● Description of the task: Reproduce every entry below precisely; do not include the pictures.

Source records below:

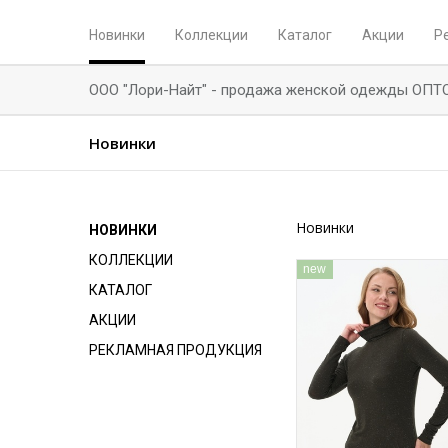
Новинки
Коллекции
Каталог
Акции
Р
ООО "Лори-Найт" - продажа женской одежды ОПТ
Новинки
Новинки
НОВИНКИ
КОЛЛЕКЦИИ
new
КАТАЛОГ
АКЦИИ
РЕКЛАМНАЯ ПРОДУКЦИЯ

End of Source records.

● Task output:
Новинки
Коллекции
Каталог
Акции
Р
ООО "Лори-Найт" - продажа женской одежды ОПТ
Новинки
Новинки
НОВИНКИ
КОЛЛЕКЦИИ
new
КАТАЛОГ
АКЦИИ
РЕКЛАМНАЯ ПРОДУКЦИЯ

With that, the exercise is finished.